Q. Do you use social media or online professional networking in your role as an editor or researcher? Has it helped you and, if so, how?
A. I have used social medical and online professional networking to recruit participants to a survey. These methods were very helpful in helping to acquire a large sample of respondents. Although I know that many editors use these tools in their editing roles, this is very time consuming, and I have not used them in my editing work – a “part time” position. It might be helpful to have assistance with these functions in order to promote the journal, in addition to the more traditional components of my role.

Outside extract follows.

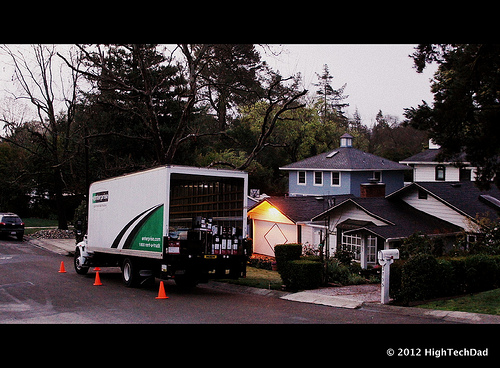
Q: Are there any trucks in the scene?
A: Yes, there is a truck.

Q. How do you see your journal developing over the next 10 years? Do you see major shifts in the use of journals in the future?
A. Our journal is becoming increasingly interdisciplinary, a trend that is consistent with trends in health professional education and “team” science. I hope that this continues in the future. Our journal and others are now mostly read online. I expect that in the future the paper format will no longer exist.
Q. Do you have any tips or tricks to share with your fellow editors about being a journal editor?
- Identify and select the best quality reviewers possible and rely heavily on their expertise.
- See the unpolished pearls. Work closely with authors who have good ideas that may not be well-developed and help them refine their prose.
- Look for new trends in the field and solicit papers that stimulate ideas about these trends.